__Directions for this task__. A verbatim repeat of the lines below is required, with the pictures removed.

__Record excerpts__.
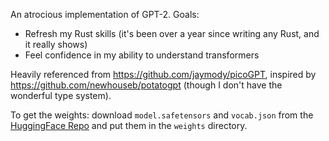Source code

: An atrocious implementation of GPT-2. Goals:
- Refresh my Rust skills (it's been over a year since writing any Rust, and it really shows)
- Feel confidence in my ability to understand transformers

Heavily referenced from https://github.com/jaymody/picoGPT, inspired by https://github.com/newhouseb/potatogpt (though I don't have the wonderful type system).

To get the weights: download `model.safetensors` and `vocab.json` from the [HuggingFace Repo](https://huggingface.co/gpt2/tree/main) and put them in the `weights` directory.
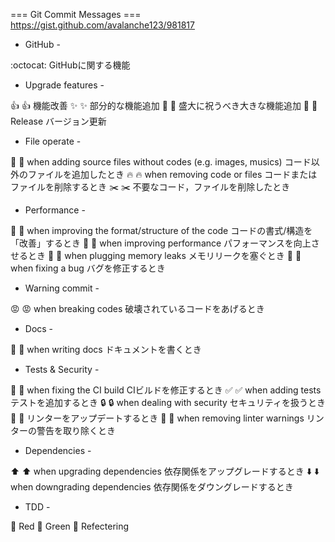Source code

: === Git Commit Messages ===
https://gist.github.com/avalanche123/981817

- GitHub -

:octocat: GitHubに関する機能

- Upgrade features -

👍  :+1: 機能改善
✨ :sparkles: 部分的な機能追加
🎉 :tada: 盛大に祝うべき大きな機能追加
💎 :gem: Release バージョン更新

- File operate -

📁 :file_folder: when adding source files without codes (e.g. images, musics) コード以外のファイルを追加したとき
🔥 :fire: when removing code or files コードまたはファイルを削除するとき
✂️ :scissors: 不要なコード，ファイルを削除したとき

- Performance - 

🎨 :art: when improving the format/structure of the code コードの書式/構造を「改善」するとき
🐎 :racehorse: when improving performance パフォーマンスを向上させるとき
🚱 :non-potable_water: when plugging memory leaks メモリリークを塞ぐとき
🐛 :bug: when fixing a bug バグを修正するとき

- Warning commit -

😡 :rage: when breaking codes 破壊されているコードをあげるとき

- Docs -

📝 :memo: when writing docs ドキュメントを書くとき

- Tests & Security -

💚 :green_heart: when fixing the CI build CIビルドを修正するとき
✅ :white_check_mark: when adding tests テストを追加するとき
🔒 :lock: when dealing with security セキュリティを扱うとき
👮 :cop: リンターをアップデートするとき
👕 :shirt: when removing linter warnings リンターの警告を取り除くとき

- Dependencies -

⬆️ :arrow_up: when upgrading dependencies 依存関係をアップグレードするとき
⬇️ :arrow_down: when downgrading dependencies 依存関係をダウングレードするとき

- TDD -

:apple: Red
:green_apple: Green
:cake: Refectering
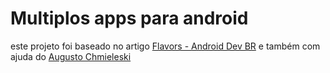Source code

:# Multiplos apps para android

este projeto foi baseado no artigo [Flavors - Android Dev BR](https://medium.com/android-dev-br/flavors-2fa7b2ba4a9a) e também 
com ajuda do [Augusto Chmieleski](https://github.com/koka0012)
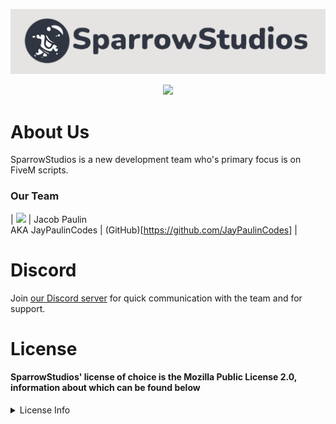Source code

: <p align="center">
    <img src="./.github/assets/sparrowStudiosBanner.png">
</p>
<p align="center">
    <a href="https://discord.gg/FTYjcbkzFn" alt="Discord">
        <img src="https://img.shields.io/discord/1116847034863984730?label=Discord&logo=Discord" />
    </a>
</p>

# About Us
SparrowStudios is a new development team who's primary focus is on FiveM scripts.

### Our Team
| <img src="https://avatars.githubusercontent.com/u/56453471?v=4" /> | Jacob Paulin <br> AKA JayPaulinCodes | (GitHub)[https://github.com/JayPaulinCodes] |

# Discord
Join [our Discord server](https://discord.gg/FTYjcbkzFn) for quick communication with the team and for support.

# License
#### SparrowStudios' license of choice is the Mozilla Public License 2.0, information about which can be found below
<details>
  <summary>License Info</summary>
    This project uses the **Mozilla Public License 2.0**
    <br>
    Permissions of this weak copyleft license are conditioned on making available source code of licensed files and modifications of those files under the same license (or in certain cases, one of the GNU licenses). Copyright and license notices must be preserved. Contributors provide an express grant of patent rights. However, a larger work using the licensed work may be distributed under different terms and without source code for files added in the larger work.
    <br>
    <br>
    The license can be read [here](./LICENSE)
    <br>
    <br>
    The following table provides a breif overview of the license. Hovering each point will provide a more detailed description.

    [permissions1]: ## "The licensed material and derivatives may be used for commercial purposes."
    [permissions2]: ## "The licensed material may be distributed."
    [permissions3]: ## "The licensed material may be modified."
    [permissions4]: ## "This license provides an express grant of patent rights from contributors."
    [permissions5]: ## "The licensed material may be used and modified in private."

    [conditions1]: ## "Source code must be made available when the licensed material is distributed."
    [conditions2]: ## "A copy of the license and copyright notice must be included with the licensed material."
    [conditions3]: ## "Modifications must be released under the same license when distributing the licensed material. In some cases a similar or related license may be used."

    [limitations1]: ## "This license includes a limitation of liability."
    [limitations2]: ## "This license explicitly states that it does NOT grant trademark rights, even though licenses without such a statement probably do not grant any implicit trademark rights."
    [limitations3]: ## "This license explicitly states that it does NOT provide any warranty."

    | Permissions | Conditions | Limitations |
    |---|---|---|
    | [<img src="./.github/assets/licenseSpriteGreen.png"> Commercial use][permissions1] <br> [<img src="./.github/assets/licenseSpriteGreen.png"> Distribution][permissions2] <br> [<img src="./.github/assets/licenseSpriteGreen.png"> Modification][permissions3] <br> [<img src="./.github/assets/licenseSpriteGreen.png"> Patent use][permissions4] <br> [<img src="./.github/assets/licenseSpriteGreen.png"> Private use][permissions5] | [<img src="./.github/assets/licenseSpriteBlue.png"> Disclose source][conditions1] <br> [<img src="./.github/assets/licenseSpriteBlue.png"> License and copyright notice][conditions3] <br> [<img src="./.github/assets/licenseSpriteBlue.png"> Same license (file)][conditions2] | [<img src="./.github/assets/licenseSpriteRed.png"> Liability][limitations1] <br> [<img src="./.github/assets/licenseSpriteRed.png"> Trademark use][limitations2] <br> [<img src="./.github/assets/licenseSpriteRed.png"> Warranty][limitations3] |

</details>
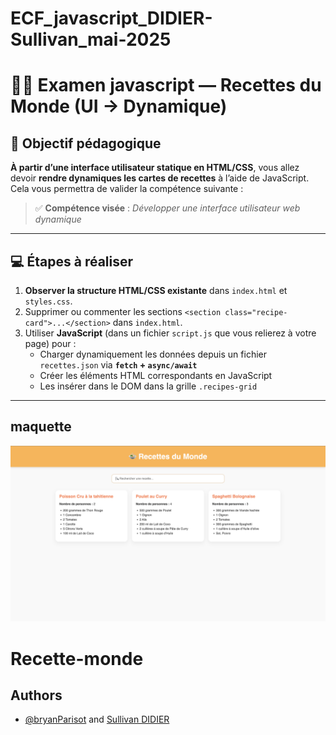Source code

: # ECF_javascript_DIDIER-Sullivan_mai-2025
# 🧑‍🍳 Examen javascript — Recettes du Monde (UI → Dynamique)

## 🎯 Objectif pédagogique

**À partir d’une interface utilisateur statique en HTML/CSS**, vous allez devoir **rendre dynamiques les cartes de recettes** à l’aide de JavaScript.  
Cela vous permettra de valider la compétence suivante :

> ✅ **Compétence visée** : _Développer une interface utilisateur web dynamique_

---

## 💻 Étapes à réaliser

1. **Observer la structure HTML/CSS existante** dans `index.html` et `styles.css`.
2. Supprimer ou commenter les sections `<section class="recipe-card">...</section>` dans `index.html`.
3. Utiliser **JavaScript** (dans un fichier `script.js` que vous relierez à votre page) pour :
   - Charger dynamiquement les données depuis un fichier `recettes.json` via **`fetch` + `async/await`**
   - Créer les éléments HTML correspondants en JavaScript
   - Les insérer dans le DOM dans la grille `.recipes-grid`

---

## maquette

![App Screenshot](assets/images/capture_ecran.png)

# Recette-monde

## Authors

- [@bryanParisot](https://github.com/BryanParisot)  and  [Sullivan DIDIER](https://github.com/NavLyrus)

__Exercise result__.
Source code

: An atrocious implementation of GPT-2. Goals:
- Refresh my Rust skills (it's been over a year since writing any Rust, and it really shows)
- Feel confidence in my ability to understand transformers

Heavily referenced from https://github.com/jaymody/picoGPT, inspired by https://github.com/newhouseb/potatogpt (though I don't have the wonderful type system).

To get the weights: download `model.safetensors` and `vocab.json` from the [HuggingFace Repo](https://huggingface.co/gpt2/tree/main) and put them in the `weights` directory.
Source code

: === Git Commit Messages ===
https://gist.github.com/avalanche123/981817

- GitHub -

:octocat: GitHubに関する機能

- Upgrade features -

👍  :+1: 機能改善
✨ :sparkles: 部分的な機能追加
🎉 :tada: 盛大に祝うべき大きな機能追加
💎 :gem: Release バージョン更新

- File operate -

📁 :file_folder: when adding source files without codes (e.g. images, musics) コード以外のファイルを追加したとき
🔥 :fire: when removing code or files コードまたはファイルを削除するとき
✂️ :scissors: 不要なコード，ファイルを削除したとき

- Performance - 

🎨 :art: when improving the format/structure of the code コードの書式/構造を「改善」するとき
🐎 :racehorse: when improving performance パフォーマンスを向上させるとき
🚱 :non-potable_water: when plugging memory leaks メモリリークを塞ぐとき
🐛 :bug: when fixing a bug バグを修正するとき

- Warning commit -

😡 :rage: when breaking codes 破壊されているコードをあげるとき

- Docs -

📝 :memo: when writing docs ドキュメントを書くとき

- Tests & Security -

💚 :green_heart: when fixing the CI build CIビルドを修正するとき
✅ :white_check_mark: when adding tests テストを追加するとき
🔒 :lock: when dealing with security セキュリティを扱うとき
👮 :cop: リンターをアップデートするとき
👕 :shirt: when removing linter warnings リンターの警告を取り除くとき

- Dependencies -

⬆️ :arrow_up: when upgrading dependencies 依存関係をアップグレードするとき
⬇️ :arrow_down: when downgrading dependencies 依存関係をダウングレードするとき

- TDD -

:apple: Red
:green_apple: Green
:cake: Refectering
Source code

:# Multiplos apps para android

este projeto foi baseado no artigo [Flavors - Android Dev BR](https://medium.com/android-dev-br/flavors-2fa7b2ba4a9a) e também 
com ajuda do [Augusto Chmieleski](https://github.com/koka0012)
Source code

: <p align="center">
    <img src="./.github/assets/sparrowStudiosBanner.png">
</p>
<p align="center">
    <a href="https://discord.gg/FTYjcbkzFn" alt="Discord">
        <img src="https://img.shields.io/discord/1116847034863984730?label=Discord&logo=Discord" />
    </a>
</p>

# About Us
SparrowStudios is a new development team who's primary focus is on FiveM scripts.

### Our Team
| <img src="https://avatars.githubusercontent.com/u/56453471?v=4" /> | Jacob Paulin <br> AKA JayPaulinCodes | (GitHub)[https://github.com/JayPaulinCodes] |

# Discord
Join [our Discord server](https://discord.gg/FTYjcbkzFn) for quick communication with the team and for support.

# License
#### SparrowStudios' license of choice is the Mozilla Public License 2.0, information about which can be found below
<details>
  <summary>License Info</summary>
    This project uses the **Mozilla Public License 2.0**
    <br>
    Permissions of this weak copyleft license are conditioned on making available source code of licensed files and modifications of those files under the same license (or in certain cases, one of the GNU licenses). Copyright and license notices must be preserved. Contributors provide an express grant of patent rights. However, a larger work using the licensed work may be distributed under different terms and without source code for files added in the larger work.
    <br>
    <br>
    The license can be read [here](./LICENSE)
    <br>
    <br>
    The following table provides a breif overview of the license. Hovering each point will provide a more detailed description.

    [permissions1]: ## "The licensed material and derivatives may be used for commercial purposes."
    [permissions2]: ## "The licensed material may be distributed."
    [permissions3]: ## "The licensed material may be modified."
    [permissions4]: ## "This license provides an express grant of patent rights from contributors."
    [permissions5]: ## "The licensed material may be used and modified in private."

    [conditions1]: ## "Source code must be made available when the licensed material is distributed."
    [conditions2]: ## "A copy of the license and copyright notice must be included with the licensed material."
    [conditions3]: ## "Modifications must be released under the same license when distributing the licensed material. In some cases a similar or related license may be used."

    [limitations1]: ## "This license includes a limitation of liability."
    [limitations2]: ## "This license explicitly states that it does NOT grant trademark rights, even though licenses without such a statement probably do not grant any implicit trademark rights."
    [limitations3]: ## "This license explicitly states that it does NOT provide any warranty."

    | Permissions | Conditions | Limitations |
    |---|---|---|
    | [<img src="./.github/assets/licenseSpriteGreen.png"> Commercial use][permissions1] <br> [<img src="./.github/assets/licenseSpriteGreen.png"> Distribution][permissions2] <br> [<img src="./.github/assets/licenseSpriteGreen.png"> Modification][permissions3] <br> [<img src="./.github/assets/licenseSpriteGreen.png"> Patent use][permissions4] <br> [<img src="./.github/assets/licenseSpriteGreen.png"> Private use][permissions5] | [<img src="./.github/assets/licenseSpriteBlue.png"> Disclose source][conditions1] <br> [<img src="./.github/assets/licenseSpriteBlue.png"> License and copyright notice][conditions3] <br> [<img src="./.github/assets/licenseSpriteBlue.png"> Same license (file)][conditions2] | [<img src="./.github/assets/licenseSpriteRed.png"> Liability][limitations1] <br> [<img src="./.github/assets/licenseSpriteRed.png"> Trademark use][limitations2] <br> [<img src="./.github/assets/licenseSpriteRed.png"> Warranty][limitations3] |

</details>
Source code

: # ECF_javascript_DIDIER-Sullivan_mai-2025
# 🧑‍🍳 Examen javascript — Recettes du Monde (UI → Dynamique)

## 🎯 Objectif pédagogique

**À partir d’une interface utilisateur statique en HTML/CSS**, vous allez devoir **rendre dynamiques les cartes de recettes** à l’aide de JavaScript.  
Cela vous permettra de valider la compétence suivante :

> ✅ **Compétence visée** : _Développer une interface utilisateur web dynamique_

---

## 💻 Étapes à réaliser

1. **Observer la structure HTML/CSS existante** dans `index.html` et `styles.css`.
2. Supprimer ou commenter les sections `<section class="recipe-card">...</section>` dans `index.html`.
3. Utiliser **JavaScript** (dans un fichier `script.js` que vous relierez à votre page) pour :
   - Charger dynamiquement les données depuis un fichier `recettes.json` via **`fetch` + `async/await`**
   - Créer les éléments HTML correspondants en JavaScript
   - Les insérer dans le DOM dans la grille `.recipes-grid`

---

## maquette

![App Screenshot](assets/images/capture_ecran.png)

# Recette-monde

## Authors

- [@bryanParisot](https://github.com/BryanParisot)  and  [Sullivan DIDIER](https://github.com/NavLyrus)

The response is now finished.